In Awuah, the plaintiffs, who performed cleaning services as franchisees for Coverall North America, filed a lawsuit in Massachusetts Federal Court claiming that Coverall misclassified them as independent contractors is a franchisor of health-based janitorial cleaning services.  Describing themselves as immigrants with little to no fluency in English, the plaintiffs contended they were misled into paying franchise fees to win cleaning jobs. 

Analyzing the plaintiffs’ claims, the Court applied Massachusetts’ Independent Contractor Act (the “Act”).  Under the Act, an individual performing a service is considered an employee unless:

  1. the individual is free from control and direction in connection with the performance of a service;
  2. the individual performs a service that is outside the usual course of the employer’s business; and
  3. the individual is customarily engaged in an independently established trade, occupation, profession or business of the same nature as that involved in the service performed.

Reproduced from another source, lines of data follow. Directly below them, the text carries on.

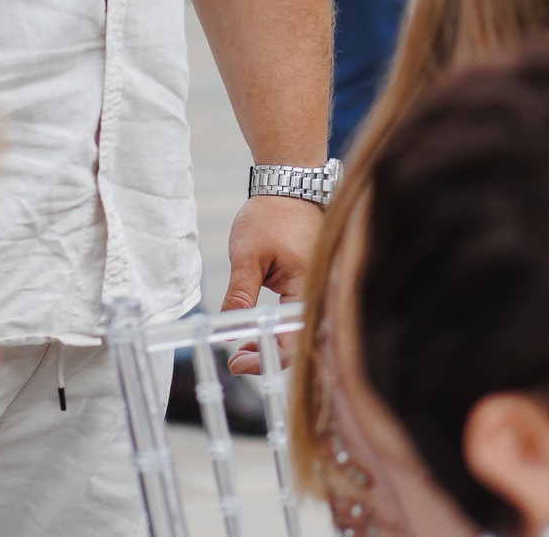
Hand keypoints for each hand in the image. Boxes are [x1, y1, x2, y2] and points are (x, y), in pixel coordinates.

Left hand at [223, 193, 321, 372]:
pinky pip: (297, 313)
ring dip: (272, 342)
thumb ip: (240, 296)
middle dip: (268, 356)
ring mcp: (316, 284)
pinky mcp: (310, 280)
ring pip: (298, 327)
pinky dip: (277, 326)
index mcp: (307, 285)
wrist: (288, 185)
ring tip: (242, 348)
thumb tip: (230, 331)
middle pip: (300, 339)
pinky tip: (257, 328)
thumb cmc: (271, 216)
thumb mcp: (247, 256)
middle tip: (237, 362)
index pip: (292, 337)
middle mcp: (318, 288)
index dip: (266, 357)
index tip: (238, 363)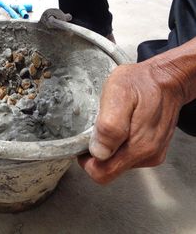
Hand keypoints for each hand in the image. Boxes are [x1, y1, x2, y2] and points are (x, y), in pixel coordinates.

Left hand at [78, 55, 189, 183]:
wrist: (167, 79)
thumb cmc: (141, 83)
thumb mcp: (119, 93)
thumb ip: (109, 125)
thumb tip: (98, 152)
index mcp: (138, 146)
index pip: (102, 173)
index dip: (87, 161)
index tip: (84, 142)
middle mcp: (147, 155)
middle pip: (109, 170)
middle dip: (98, 153)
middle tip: (97, 129)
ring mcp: (152, 153)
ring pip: (118, 163)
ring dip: (109, 147)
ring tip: (112, 123)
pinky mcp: (154, 150)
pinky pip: (128, 155)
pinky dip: (120, 144)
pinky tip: (123, 126)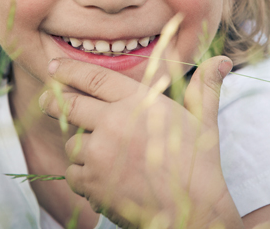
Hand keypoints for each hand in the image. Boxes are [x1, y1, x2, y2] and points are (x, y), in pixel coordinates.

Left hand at [39, 56, 242, 228]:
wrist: (192, 210)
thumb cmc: (199, 164)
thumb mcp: (203, 120)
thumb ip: (205, 86)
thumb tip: (222, 60)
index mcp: (138, 101)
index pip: (93, 77)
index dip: (69, 70)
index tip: (54, 66)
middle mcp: (114, 122)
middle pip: (69, 104)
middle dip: (53, 100)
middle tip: (46, 99)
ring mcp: (100, 152)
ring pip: (71, 141)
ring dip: (78, 146)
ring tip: (96, 153)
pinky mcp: (92, 180)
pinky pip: (72, 172)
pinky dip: (81, 174)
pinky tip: (98, 177)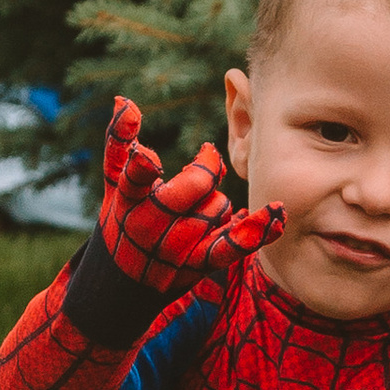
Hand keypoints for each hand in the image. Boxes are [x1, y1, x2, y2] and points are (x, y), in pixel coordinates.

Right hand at [96, 97, 280, 295]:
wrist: (118, 289)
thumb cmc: (120, 222)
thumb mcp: (114, 185)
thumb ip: (120, 142)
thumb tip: (124, 100)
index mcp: (128, 200)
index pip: (135, 178)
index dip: (142, 166)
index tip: (148, 155)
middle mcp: (151, 225)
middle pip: (193, 187)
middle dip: (205, 170)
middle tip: (207, 158)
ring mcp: (177, 247)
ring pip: (216, 207)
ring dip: (216, 200)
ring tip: (197, 205)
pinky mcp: (199, 264)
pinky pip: (232, 245)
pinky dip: (255, 231)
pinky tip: (276, 214)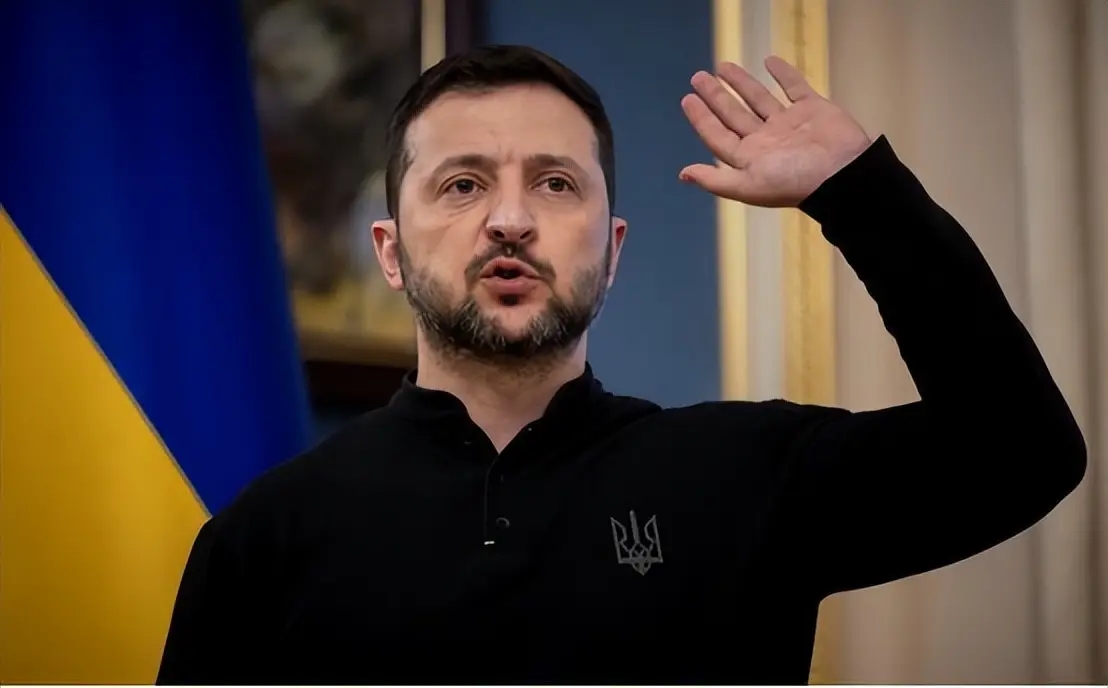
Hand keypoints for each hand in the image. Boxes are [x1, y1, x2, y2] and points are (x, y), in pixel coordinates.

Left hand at [679, 56, 871, 207]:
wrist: (843, 173)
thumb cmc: (795, 182)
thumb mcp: (749, 186)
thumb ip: (716, 180)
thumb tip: (683, 175)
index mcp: (751, 159)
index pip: (718, 135)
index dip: (702, 118)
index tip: (687, 99)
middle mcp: (767, 141)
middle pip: (734, 114)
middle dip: (716, 97)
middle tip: (698, 77)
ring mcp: (790, 124)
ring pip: (759, 99)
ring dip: (741, 83)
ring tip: (721, 67)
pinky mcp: (813, 109)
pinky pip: (794, 88)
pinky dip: (783, 74)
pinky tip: (769, 62)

The burden is on the party claiming independent contractor status (in this case, Coverall) to prove that it is not an employer. 

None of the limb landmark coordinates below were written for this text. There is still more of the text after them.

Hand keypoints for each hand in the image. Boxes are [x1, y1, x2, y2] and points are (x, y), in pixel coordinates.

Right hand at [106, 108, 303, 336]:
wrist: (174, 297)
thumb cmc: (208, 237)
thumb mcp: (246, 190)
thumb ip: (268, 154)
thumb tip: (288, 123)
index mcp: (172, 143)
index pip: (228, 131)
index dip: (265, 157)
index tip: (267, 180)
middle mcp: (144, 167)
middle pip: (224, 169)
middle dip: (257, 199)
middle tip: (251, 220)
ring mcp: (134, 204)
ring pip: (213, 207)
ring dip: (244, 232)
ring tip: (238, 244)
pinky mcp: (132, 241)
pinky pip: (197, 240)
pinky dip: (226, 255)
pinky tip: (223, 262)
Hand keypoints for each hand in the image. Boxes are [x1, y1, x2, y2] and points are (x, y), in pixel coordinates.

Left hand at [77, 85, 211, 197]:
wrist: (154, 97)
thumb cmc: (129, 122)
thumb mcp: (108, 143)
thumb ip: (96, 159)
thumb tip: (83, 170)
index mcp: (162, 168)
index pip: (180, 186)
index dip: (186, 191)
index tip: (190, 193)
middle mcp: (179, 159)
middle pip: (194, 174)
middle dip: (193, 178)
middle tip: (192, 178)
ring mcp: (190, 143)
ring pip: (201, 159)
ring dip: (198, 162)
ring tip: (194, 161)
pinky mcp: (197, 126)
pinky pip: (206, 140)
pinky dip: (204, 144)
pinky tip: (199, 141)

Considering the facts, the Court focused on the second prong only – looking at whether the service performed by the franchisee was “outside the usual course of business” of Coverall.  Citing numerous cases, Coverall argued that it was in the business of franchising, and not commercial cleaning business.  The Court disagreed.  Holding that the plaintiffs were employees of Coverall, Court noted that “franchising is not in itself a business, rather a company is in the business of selling goods or services and uses the franchise model as a means of distributing the goods or services to the final end user without acquiring significant distribution costs.” 

In particular, the Court focused on Coverall’s business model, and found persuasive the facts that: (1) Coverall developed the System used by its franchisees; (2) Coverall trains its franchisees and provides them with uniforms and identification badges; (3) Coverall itself contracted with all customers, with limited exceptions; (4) Coverall was the party responsible for billing all customers for the cleaning services performed; and  (5) Coverall receives a percentage of the revenue earned on every cleaning service. 

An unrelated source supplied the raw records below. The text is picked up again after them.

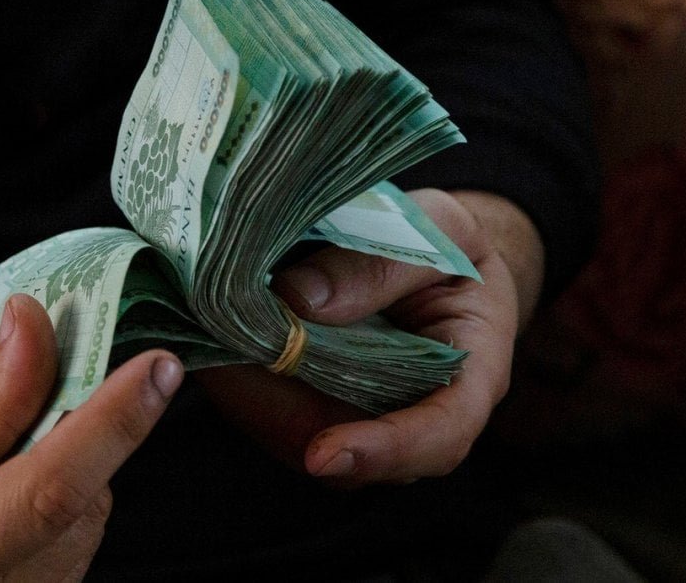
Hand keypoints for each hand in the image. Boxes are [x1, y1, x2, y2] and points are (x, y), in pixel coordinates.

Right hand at [0, 294, 182, 580]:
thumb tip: (33, 332)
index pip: (50, 488)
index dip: (111, 422)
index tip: (157, 368)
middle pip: (80, 498)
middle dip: (72, 429)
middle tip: (32, 381)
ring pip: (83, 521)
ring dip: (57, 470)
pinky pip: (68, 549)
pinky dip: (50, 507)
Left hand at [196, 189, 542, 485]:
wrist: (436, 254)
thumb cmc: (448, 243)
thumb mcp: (434, 230)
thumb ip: (378, 264)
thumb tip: (299, 300)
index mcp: (473, 374)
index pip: (441, 433)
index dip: (385, 450)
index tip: (324, 454)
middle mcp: (418, 414)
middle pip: (356, 452)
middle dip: (286, 418)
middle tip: (227, 365)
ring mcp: (366, 419)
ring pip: (304, 439)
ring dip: (254, 402)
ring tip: (212, 346)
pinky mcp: (321, 409)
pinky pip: (278, 417)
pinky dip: (243, 387)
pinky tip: (215, 345)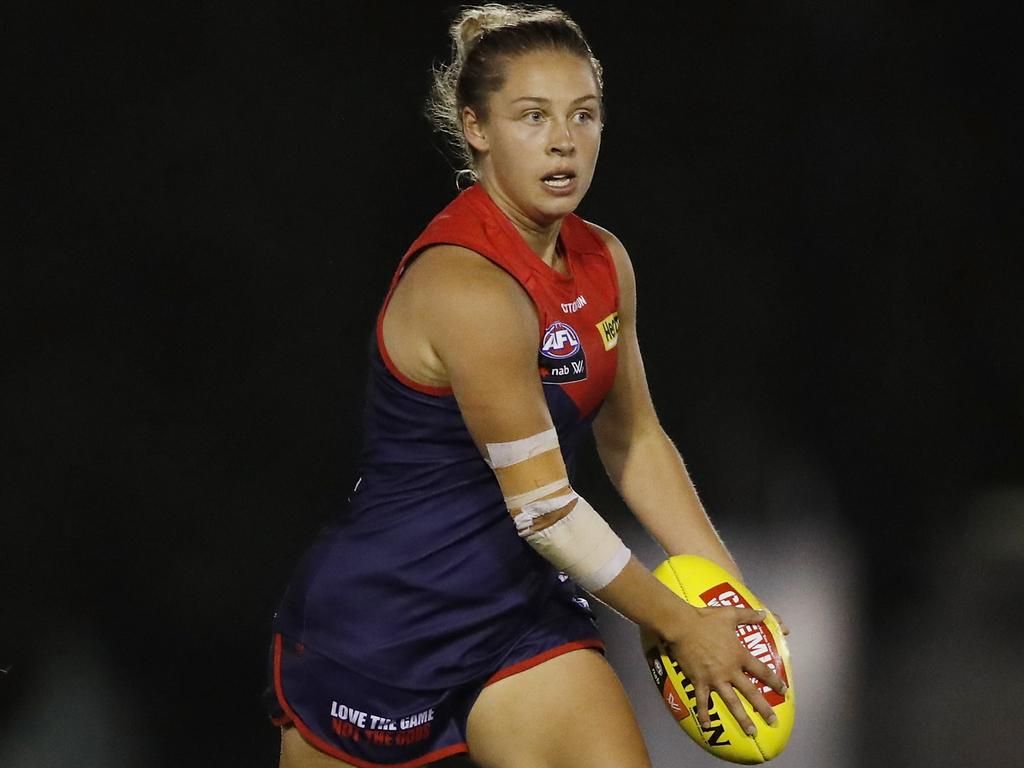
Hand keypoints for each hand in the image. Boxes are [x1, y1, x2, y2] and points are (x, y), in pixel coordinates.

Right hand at [664, 604, 787, 737]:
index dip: (774, 681)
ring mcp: (715, 678)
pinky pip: (702, 701)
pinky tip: (706, 726)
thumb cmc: (706, 619)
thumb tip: (764, 614)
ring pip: (731, 702)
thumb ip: (749, 615)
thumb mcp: (730, 614)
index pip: (762, 671)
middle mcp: (730, 670)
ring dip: (742, 718)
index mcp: (739, 655)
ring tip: (751, 732)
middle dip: (763, 708)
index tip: (783, 690)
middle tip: (772, 720)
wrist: (682, 626)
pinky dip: (704, 714)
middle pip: (751, 692)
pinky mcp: (699, 681)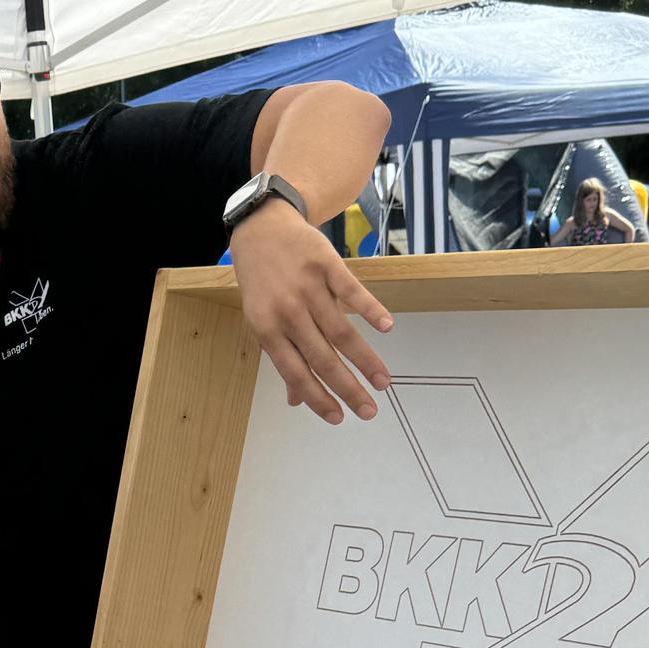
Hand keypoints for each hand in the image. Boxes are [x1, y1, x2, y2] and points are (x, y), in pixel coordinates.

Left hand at [231, 205, 392, 423]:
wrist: (262, 228)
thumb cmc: (262, 282)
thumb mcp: (261, 319)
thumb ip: (282, 357)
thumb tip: (296, 399)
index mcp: (267, 330)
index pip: (296, 372)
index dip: (317, 398)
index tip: (339, 419)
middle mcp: (287, 311)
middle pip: (323, 357)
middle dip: (348, 388)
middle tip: (369, 411)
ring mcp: (308, 287)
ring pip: (341, 331)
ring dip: (365, 359)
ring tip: (383, 381)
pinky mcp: (326, 265)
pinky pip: (352, 292)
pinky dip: (370, 310)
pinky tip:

Although items (3) and (4) (contracts directly with customers; direct billing) distinguish Coverall from most franchise systems, those points alone may not be enough to avoid analysis similar to Awuah.  The problem is that the Court in Awuah did not base its decision on those two factors alone, and it is impossible to tell from the wording of the decision what relative weight was given to each of the five key facts found persuasive by the Court.  Moreover, there have been decisions (albeit in different contexts) during the past several years reaching essentially the same conclusion relating to a franchise system, but relying on other aspects of “control” to find the relationship to be either employer / employee or principal / agent.

The reality is that, for most franchise companies, there is no realistic way for a franchisor to completely ensure that its franchisee is not deemed to be an employee.  That being said, there are some steps that a franchisor may take to provide it with additional ammunition (or defenses) should the issue ever arise.  Some items that a franchisor may want to consider to create a better argument that its contracts do not create employment relationships:

  • Franchising operations and company-owned stores should be held in separate legal entities
  • Franchisees should be required to form a legal entity to hold the franchise 
  • Allow franchisees to negotiate and manage customer contracts
  • All billing should be done by franchisees
  • Consider eliminating covenants not to compete (trademark / trade secret protection would still apply).

Each of these items should be carefully considered and discussed with an attorney before they are implemented.  While none of these practices will guarantee that a court will not, like the one in Awuah, find a franchisor to actually be an employer of its franchisee, they may offer additional layers of protection to resist such arguments.